◆ **Task item**
Repeat the whole listing below with nothing added or dropped.

+===+

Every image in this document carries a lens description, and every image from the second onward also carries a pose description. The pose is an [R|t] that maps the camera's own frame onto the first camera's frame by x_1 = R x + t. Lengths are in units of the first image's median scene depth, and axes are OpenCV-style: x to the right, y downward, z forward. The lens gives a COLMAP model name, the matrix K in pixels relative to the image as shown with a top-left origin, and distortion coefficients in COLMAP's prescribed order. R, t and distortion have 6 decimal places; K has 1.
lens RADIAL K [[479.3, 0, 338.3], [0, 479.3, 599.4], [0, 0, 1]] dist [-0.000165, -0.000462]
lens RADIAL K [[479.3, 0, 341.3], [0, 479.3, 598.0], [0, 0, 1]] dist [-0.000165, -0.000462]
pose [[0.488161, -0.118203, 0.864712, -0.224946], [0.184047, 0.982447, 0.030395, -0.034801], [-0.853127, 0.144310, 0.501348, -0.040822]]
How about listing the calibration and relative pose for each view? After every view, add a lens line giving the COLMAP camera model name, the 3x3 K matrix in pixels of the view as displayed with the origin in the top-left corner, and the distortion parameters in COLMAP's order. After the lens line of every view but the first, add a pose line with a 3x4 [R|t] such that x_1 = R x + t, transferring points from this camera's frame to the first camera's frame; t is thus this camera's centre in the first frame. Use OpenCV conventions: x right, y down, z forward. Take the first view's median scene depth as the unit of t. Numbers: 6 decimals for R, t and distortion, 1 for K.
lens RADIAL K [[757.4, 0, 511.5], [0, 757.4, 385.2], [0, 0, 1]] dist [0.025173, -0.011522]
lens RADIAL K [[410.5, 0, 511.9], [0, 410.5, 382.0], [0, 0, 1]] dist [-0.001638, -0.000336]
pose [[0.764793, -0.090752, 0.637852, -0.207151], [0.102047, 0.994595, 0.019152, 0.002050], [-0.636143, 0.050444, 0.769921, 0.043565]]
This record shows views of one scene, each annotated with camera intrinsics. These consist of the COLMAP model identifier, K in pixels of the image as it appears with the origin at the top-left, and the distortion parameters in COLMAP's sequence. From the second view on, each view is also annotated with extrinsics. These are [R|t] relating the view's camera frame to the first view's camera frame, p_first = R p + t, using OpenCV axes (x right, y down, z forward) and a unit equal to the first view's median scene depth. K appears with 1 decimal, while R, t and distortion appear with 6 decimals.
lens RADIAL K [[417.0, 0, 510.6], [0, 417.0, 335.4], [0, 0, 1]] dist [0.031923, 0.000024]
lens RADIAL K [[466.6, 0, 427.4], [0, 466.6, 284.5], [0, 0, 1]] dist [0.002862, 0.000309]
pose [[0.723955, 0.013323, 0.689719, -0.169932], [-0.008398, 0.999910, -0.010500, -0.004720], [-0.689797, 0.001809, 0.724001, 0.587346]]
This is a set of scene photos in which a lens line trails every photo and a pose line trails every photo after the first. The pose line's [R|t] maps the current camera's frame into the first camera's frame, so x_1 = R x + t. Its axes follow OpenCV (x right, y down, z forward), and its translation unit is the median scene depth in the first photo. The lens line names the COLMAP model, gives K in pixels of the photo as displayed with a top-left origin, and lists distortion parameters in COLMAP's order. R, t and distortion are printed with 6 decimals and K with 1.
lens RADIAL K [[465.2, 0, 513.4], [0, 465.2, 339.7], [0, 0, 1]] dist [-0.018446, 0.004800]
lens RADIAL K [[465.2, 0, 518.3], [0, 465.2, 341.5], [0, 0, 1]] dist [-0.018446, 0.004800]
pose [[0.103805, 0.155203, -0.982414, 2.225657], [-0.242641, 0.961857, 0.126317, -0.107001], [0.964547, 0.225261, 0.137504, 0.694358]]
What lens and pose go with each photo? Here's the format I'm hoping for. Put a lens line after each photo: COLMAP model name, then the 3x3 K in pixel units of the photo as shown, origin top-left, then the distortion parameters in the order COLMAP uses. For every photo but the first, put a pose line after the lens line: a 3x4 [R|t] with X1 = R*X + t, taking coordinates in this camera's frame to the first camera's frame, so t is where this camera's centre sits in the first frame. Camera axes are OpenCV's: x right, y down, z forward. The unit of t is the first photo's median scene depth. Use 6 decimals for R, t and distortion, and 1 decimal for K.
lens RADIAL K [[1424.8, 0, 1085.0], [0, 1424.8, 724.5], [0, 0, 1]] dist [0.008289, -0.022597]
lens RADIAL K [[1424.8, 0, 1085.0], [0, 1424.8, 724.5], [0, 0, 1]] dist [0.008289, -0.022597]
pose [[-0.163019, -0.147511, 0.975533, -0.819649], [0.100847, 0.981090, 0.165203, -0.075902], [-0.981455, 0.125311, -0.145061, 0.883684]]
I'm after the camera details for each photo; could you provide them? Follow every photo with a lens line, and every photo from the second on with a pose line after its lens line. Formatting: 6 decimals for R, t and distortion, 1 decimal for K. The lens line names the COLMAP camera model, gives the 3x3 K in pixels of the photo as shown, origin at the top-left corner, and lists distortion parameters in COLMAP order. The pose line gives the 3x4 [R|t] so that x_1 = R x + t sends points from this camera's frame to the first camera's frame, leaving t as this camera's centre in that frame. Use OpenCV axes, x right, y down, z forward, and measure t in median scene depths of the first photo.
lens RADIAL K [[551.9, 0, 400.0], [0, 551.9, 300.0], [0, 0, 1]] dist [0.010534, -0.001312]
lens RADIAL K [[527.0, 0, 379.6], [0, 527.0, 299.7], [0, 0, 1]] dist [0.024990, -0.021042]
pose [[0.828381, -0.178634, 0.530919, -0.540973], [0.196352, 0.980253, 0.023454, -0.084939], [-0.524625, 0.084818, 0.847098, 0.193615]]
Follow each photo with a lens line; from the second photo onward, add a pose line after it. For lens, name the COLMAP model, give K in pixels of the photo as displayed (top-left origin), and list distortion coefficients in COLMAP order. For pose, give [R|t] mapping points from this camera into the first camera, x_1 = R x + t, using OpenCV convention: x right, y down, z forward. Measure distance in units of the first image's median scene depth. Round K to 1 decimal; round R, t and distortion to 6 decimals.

+===+

◆ **Answer below**
Every image in this document carries a lens description, and every image from the second onward also carries a pose description. The pose is an [R|t] that maps the camera's own frame onto the first camera's frame by x_1 = R x + t. Lengths are in units of the first image's median scene depth, and axes are OpenCV-style: x to the right, y downward, z forward. The lens gives a COLMAP model name, the matrix K in pixels relative to the image as shown with a top-left origin, and distortion coefficients in COLMAP's prescribed order. R, t and distortion have 6 decimal places; K has 1.
lens RADIAL K [[479.3, 0, 338.3], [0, 479.3, 599.4], [0, 0, 1]] dist [-0.000165, -0.000462]
lens RADIAL K [[479.3, 0, 341.3], [0, 479.3, 598.0], [0, 0, 1]] dist [-0.000165, -0.000462]
pose [[0.488161, -0.118203, 0.864712, -0.224946], [0.184047, 0.982447, 0.030395, -0.034801], [-0.853127, 0.144310, 0.501348, -0.040822]]
How about listing the calibration and relative pose for each view? After every view, add a lens line giving the COLMAP camera model name, the 3x3 K matrix in pixels of the view as displayed with the origin in the top-left corner, and the distortion parameters in COLMAP's order. After the lens line of every view but the first, add a pose line with a 3x4 [R|t] such that x_1 = R x + t, transferring points from this camera's frame to the first camera's frame; t is thus this camera's centre in the first frame. Use OpenCV conventions: x right, y down, z forward. Take the first view's median scene depth as the unit of t. Numbers: 6 decimals for R, t and distortion, 1 for K.
lens RADIAL K [[757.4, 0, 511.5], [0, 757.4, 385.2], [0, 0, 1]] dist [0.025173, -0.011522]
lens RADIAL K [[410.5, 0, 511.9], [0, 410.5, 382.0], [0, 0, 1]] dist [-0.001638, -0.000336]
pose [[0.764793, -0.090752, 0.637852, -0.207151], [0.102047, 0.994595, 0.019152, 0.002050], [-0.636143, 0.050444, 0.769921, 0.043565]]
This record shows views of one scene, each annotated with camera intrinsics. These consist of the COLMAP model identifier, K in pixels of the image as it appears with the origin at the top-left, and the distortion parameters in COLMAP's sequence. From the second view on, each view is also annotated with extrinsics. These are [R|t] relating the view's camera frame to the first view's camera frame, p_first = R p + t, using OpenCV axes (x right, y down, z forward) and a unit equal to the first view's median scene depth. K appears with 1 decimal, while R, t and distortion appear with 6 decimals.
lens RADIAL K [[417.0, 0, 510.6], [0, 417.0, 335.4], [0, 0, 1]] dist [0.031923, 0.000024]
lens RADIAL K [[466.6, 0, 427.4], [0, 466.6, 284.5], [0, 0, 1]] dist [0.002862, 0.000309]
pose [[0.723955, 0.013323, 0.689719, -0.169932], [-0.008398, 0.999910, -0.010500, -0.004720], [-0.689797, 0.001809, 0.724001, 0.587346]]
This is a set of scene photos in which a lens line trails every photo and a pose line trails every photo after the first. The pose line's [R|t] maps the current camera's frame into the first camera's frame, so x_1 = R x + t. Its axes follow OpenCV (x right, y down, z forward), and its translation unit is the median scene depth in the first photo. The lens line names the COLMAP model, gives K in pixels of the photo as displayed with a top-left origin, and lists distortion parameters in COLMAP's order. R, t and distortion are printed with 6 decimals and K with 1.
lens RADIAL K [[465.2, 0, 513.4], [0, 465.2, 339.7], [0, 0, 1]] dist [-0.018446, 0.004800]
lens RADIAL K [[465.2, 0, 518.3], [0, 465.2, 341.5], [0, 0, 1]] dist [-0.018446, 0.004800]
pose [[0.103805, 0.155203, -0.982414, 2.225657], [-0.242641, 0.961857, 0.126317, -0.107001], [0.964547, 0.225261, 0.137504, 0.694358]]
What lens and pose go with each photo? Here's the format I'm hoping for. Put a lens line after each photo: COLMAP model name, then the 3x3 K in pixel units of the photo as shown, origin top-left, then the distortion parameters in the order COLMAP uses. For every photo but the first, put a pose line after the lens line: a 3x4 [R|t] with X1 = R*X + t, taking coordinates in this camera's frame to the first camera's frame, so t is where this camera's centre sits in the first frame. Camera axes are OpenCV's: x right, y down, z forward. The unit of t is the first photo's median scene depth. Use 6 decimals for R, t and distortion, and 1 decimal for K.
lens RADIAL K [[1424.8, 0, 1085.0], [0, 1424.8, 724.5], [0, 0, 1]] dist [0.008289, -0.022597]
lens RADIAL K [[1424.8, 0, 1085.0], [0, 1424.8, 724.5], [0, 0, 1]] dist [0.008289, -0.022597]
pose [[-0.163019, -0.147511, 0.975533, -0.819649], [0.100847, 0.981090, 0.165203, -0.075902], [-0.981455, 0.125311, -0.145061, 0.883684]]
I'm after the camera details for each photo; could you provide them? Follow every photo with a lens line, and every photo from the second on with a pose line after its lens line. Formatting: 6 decimals for R, t and distortion, 1 decimal for K. The lens line names the COLMAP camera model, gives the 3x3 K in pixels of the photo as shown, origin at the top-left corner, and lists distortion parameters in COLMAP order. The pose line gives the 3x4 [R|t] so that x_1 = R x + t sends points from this camera's frame to the first camera's frame, leaving t as this camera's centre in that frame. Use OpenCV axes, x right, y down, z forward, and measure t in median scene depths of the first photo.
lens RADIAL K [[551.9, 0, 400.0], [0, 551.9, 300.0], [0, 0, 1]] dist [0.010534, -0.001312]
lens RADIAL K [[527.0, 0, 379.6], [0, 527.0, 299.7], [0, 0, 1]] dist [0.024990, -0.021042]
pose [[0.828381, -0.178634, 0.530919, -0.540973], [0.196352, 0.980253, 0.023454, -0.084939], [-0.524625, 0.084818, 0.847098, 0.193615]]
Follow each photo with a lens line; from the second photo onward, add a pose line after it. For lens, name the COLMAP model, give K in pixels of the photo as displayed (top-left origin), and list distortion coefficients in COLMAP order. For pose, give [R|t] mapping points from this camera into the first camera, x_1 = R x + t, using OpenCV convention: x right, y down, z forward. Measure distance in units of the first image's median scene depth. Round K to 1 decimal; round R, t and distortion to 6 decimals.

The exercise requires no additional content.